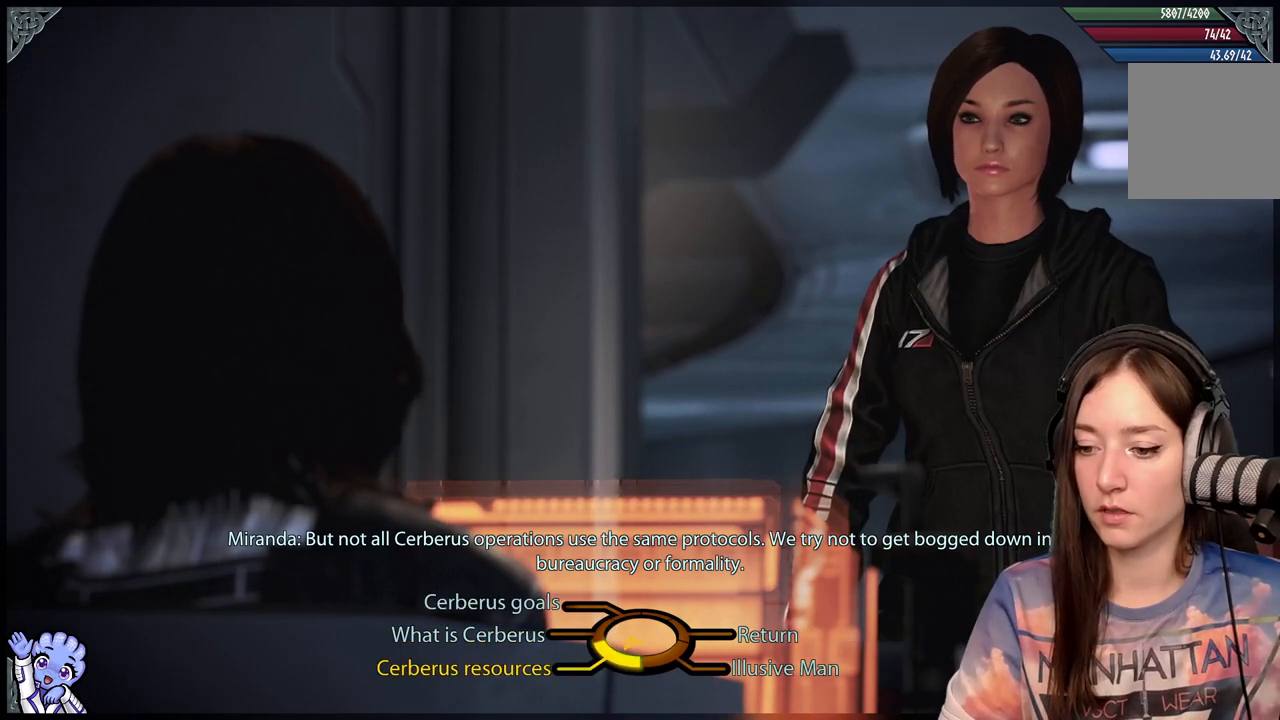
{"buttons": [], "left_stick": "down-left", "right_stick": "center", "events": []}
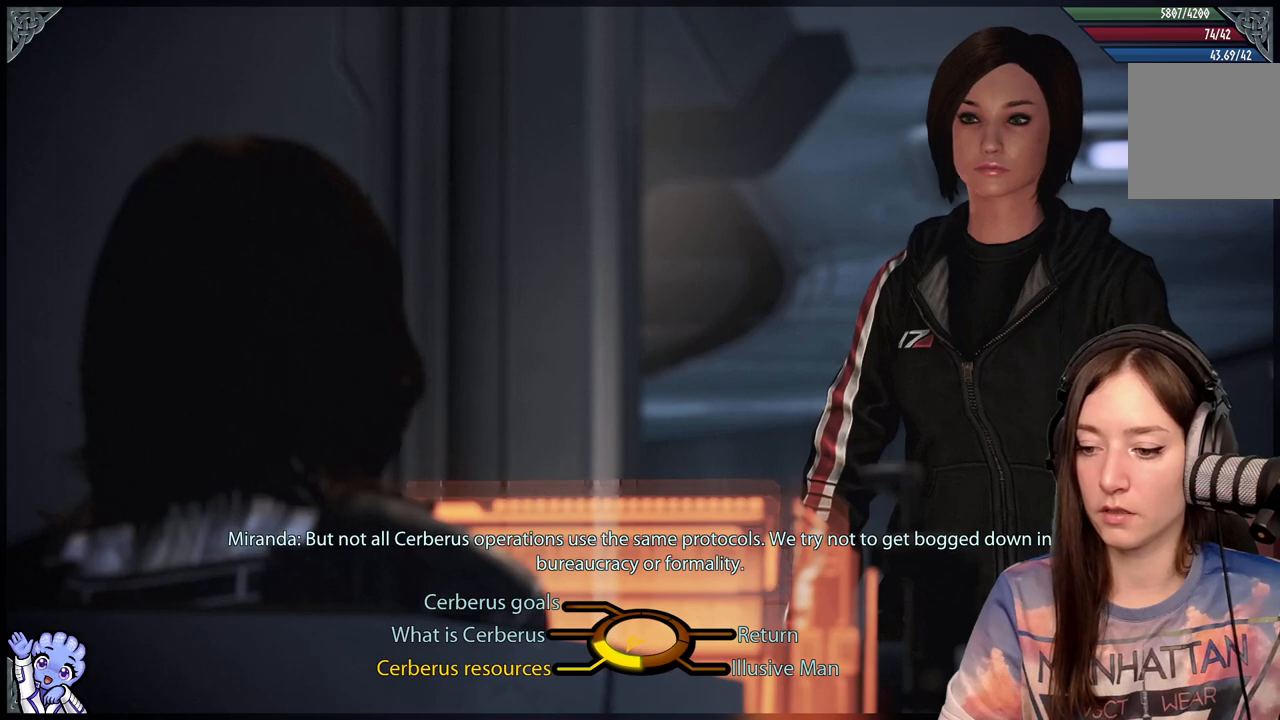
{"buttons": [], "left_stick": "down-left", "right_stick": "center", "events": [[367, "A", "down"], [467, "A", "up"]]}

--

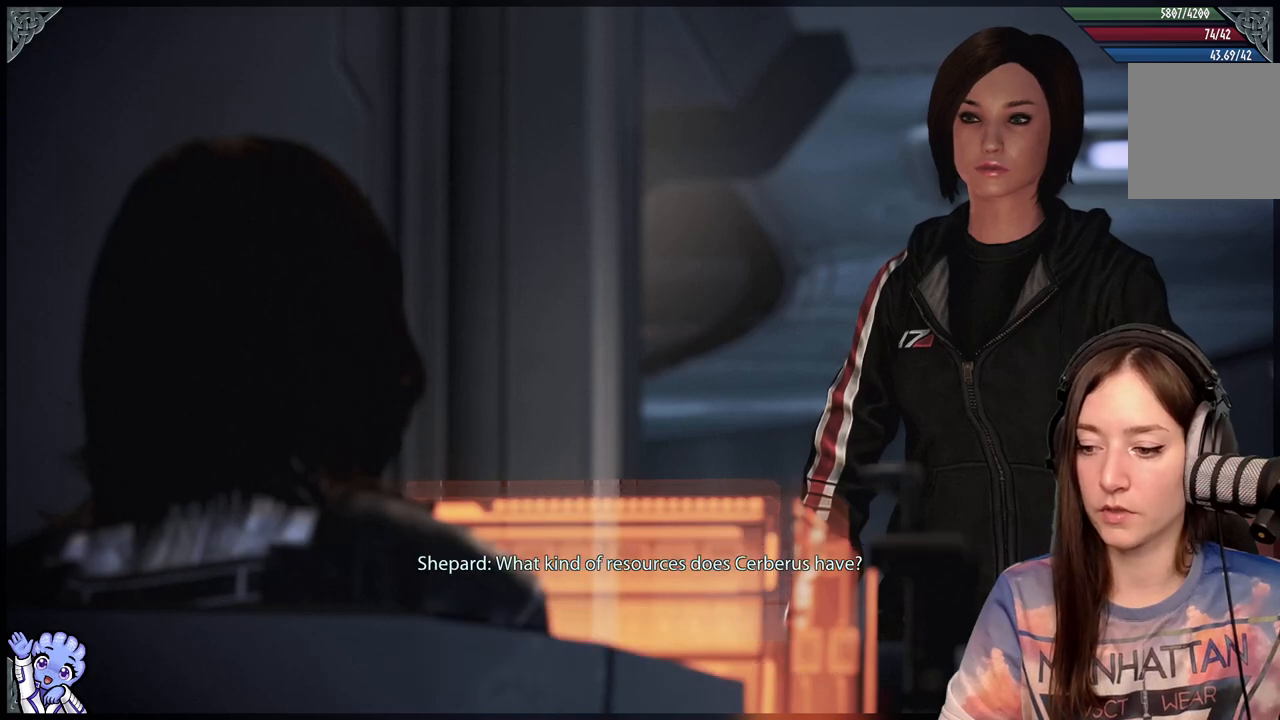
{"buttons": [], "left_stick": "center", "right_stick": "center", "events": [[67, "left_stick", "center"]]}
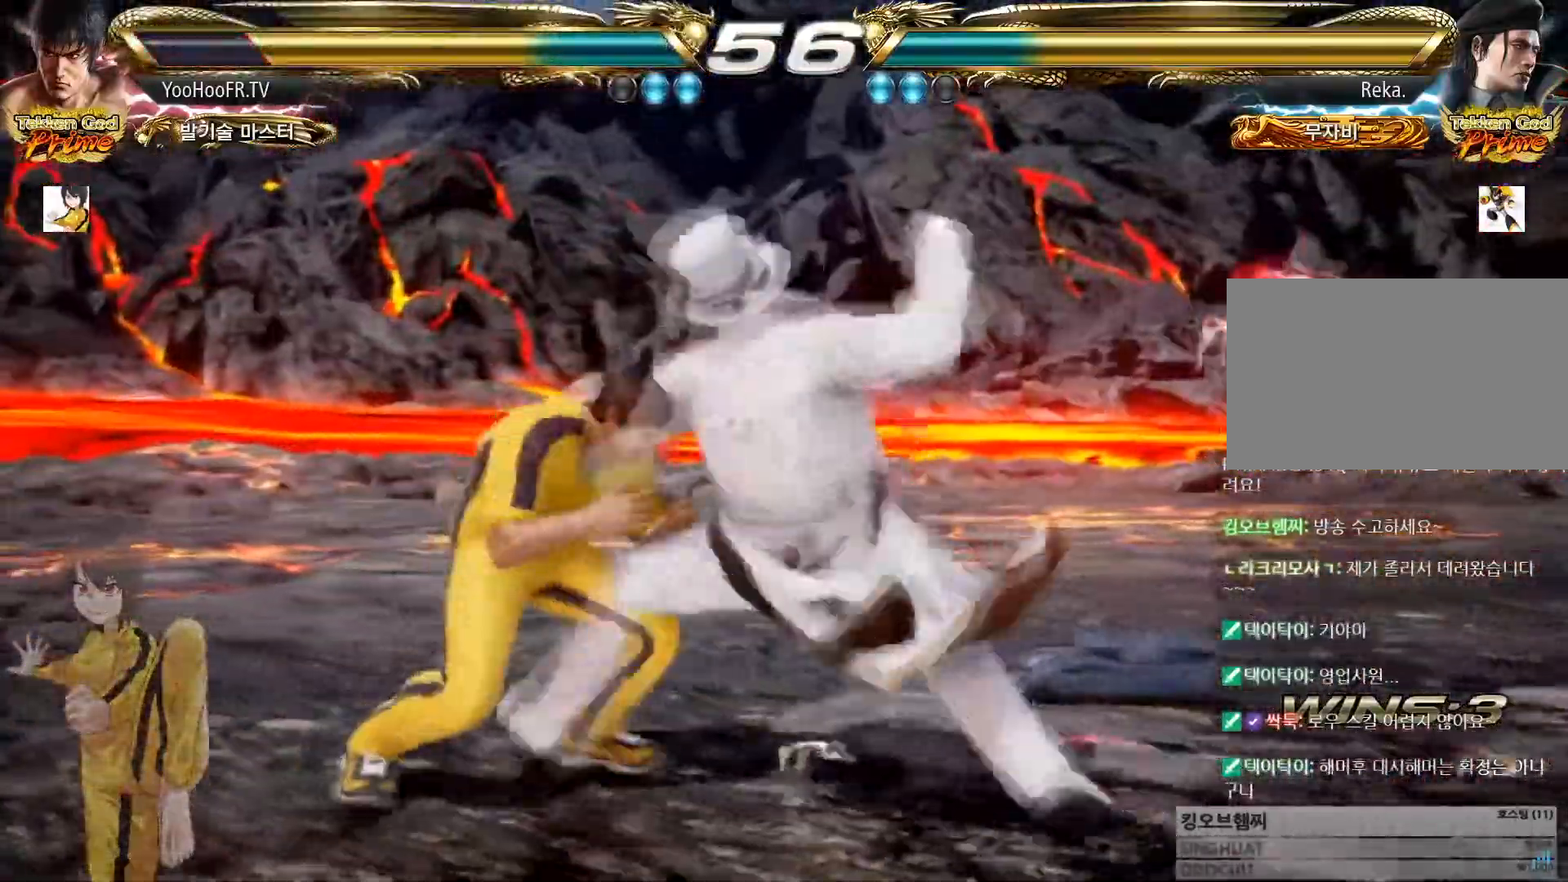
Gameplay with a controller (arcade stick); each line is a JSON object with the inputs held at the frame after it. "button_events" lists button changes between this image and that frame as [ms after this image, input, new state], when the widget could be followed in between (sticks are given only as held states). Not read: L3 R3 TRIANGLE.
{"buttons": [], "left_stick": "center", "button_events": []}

Your goal:
How many lines in these records hold the string "down"? Reply with the number alone.

Result of the exercise:
2